Das zuständige Innenministerium hat laut dem Zeitungsbericht seinen ursprünglichen Entwurf nur an wenigen Punkten überarbeitet. So sollen nun ehrenamtliche Bürgermeister auch nach einem Verlust der Selbstständigkeit ihrer Gemeinde vorerst im Amt bleiben und 80 Prozent ihrer bisherigen Aufwandsentschädigung erhalten. Zudem ist vorgesehen, die Gemeinderäte für eine Übergangszeit zu vergrößern, um den eingemeindeten Orten eine Vertretung zu ermöglichen. Auch sollen Ortsteilen ein Mindestbudget von fünf Euro pro Einwohner zugestanden werden.

An den Eckpunkten der Reformen hat sich nichts verändert. So sollen in Landkreisen ab dem Jahr 2018 zwischen 130.000 und 250.000 Menschen leben. Kreisfreie Städte müssen wenigstens 100.000 Einwohner haben. Die Mindestgröße von Gemeinden soll bei 6000 Einwohnern liegen.

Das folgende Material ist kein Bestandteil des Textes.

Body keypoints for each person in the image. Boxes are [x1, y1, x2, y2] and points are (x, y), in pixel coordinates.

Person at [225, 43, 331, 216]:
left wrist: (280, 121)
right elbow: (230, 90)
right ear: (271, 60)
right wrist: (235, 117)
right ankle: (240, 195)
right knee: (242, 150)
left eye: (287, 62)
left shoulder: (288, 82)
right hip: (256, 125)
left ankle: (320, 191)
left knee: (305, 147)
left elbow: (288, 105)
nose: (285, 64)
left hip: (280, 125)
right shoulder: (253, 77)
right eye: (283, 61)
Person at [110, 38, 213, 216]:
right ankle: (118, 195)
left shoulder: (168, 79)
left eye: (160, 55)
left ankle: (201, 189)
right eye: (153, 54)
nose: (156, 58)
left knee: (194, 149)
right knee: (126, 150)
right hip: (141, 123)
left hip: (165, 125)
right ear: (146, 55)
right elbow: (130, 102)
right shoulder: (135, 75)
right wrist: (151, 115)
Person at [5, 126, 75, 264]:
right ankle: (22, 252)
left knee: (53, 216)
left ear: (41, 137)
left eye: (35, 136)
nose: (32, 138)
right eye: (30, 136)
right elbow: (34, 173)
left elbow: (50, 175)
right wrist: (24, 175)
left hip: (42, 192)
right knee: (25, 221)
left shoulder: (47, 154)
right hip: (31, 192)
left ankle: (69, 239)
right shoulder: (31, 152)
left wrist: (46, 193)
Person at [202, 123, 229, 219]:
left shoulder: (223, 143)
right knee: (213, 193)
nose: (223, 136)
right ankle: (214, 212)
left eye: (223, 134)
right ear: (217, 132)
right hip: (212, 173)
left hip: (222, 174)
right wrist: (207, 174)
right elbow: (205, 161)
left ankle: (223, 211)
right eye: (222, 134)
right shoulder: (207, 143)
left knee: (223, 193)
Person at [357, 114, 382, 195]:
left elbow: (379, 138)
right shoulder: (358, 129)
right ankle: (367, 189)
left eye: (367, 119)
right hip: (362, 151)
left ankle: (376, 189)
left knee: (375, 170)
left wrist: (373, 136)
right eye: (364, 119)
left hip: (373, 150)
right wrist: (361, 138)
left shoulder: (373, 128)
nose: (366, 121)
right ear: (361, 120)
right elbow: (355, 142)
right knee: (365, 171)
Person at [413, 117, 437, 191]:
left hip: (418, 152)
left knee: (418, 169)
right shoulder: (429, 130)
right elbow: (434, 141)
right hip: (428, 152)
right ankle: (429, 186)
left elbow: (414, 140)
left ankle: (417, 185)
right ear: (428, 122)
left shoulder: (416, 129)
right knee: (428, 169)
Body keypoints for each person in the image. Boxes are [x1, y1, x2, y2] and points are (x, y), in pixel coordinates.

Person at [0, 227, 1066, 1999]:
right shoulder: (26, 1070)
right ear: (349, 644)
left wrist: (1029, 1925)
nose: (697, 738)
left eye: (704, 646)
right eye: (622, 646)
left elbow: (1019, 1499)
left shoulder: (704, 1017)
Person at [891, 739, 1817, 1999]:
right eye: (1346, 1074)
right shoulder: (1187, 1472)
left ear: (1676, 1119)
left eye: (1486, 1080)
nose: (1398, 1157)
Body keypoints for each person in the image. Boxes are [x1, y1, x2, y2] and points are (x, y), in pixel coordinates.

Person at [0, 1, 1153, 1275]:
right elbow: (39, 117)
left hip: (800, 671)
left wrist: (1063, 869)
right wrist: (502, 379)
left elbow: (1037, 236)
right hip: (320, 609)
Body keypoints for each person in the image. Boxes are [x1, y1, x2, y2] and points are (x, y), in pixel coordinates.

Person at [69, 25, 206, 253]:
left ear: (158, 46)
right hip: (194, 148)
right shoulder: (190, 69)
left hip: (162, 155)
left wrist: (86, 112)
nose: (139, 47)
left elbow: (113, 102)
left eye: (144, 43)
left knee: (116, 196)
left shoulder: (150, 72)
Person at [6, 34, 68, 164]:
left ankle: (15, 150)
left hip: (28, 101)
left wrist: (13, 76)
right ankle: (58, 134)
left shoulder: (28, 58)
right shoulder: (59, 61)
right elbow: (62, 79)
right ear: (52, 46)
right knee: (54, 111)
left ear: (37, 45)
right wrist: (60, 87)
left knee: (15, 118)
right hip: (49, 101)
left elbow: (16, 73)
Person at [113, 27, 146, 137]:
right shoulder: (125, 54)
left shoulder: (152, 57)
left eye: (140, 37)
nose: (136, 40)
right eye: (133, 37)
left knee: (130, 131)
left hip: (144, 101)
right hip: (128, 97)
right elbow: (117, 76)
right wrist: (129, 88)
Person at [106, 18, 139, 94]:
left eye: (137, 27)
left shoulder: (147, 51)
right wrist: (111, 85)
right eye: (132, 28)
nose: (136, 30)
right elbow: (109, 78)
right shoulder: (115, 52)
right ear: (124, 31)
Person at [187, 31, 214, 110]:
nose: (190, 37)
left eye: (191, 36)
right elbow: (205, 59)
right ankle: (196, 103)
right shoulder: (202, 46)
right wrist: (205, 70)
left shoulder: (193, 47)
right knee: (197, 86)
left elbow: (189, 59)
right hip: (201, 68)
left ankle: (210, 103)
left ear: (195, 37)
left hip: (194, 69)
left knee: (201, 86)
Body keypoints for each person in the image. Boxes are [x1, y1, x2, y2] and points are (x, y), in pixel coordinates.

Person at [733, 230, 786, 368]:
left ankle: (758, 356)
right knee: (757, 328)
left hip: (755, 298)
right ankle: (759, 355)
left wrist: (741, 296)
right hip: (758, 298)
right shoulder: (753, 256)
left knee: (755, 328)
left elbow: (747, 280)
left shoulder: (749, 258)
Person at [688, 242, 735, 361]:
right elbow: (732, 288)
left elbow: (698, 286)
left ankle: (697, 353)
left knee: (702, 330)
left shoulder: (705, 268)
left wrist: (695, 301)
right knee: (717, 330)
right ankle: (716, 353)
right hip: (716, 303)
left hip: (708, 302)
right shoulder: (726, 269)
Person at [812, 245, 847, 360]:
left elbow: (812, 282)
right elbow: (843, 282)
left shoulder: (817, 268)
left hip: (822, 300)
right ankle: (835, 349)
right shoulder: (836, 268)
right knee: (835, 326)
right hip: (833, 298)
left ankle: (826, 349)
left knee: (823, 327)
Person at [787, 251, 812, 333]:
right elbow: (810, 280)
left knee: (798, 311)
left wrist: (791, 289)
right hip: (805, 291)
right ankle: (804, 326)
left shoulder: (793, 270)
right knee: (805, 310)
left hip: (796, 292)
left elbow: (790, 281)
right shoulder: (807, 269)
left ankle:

Käme es so, würde sich die Zahl der bislang 23 kreisfreien Städte und Landkreise mindestens halbieren. Von den rund 840 Thüringer Gemeinden bliebe nur etwa ein Viertel selbstständig. Verwaltungsgemeinschaften, in denen die Mehrzahl der Gemeinden organisiert ist, sollen aufgelöst werden. Die aus der Koalition geforderten Ausnahmeregelungen für große und wohlständige VG wurde nach Informationen der Zeitung vom Innenministerium abgelehnt.

Der Gesetzentwurf soll noch im April erstmals im Landtag beraten werden. Die Verabschiedung im Parlament ist für Ende Juni geplant.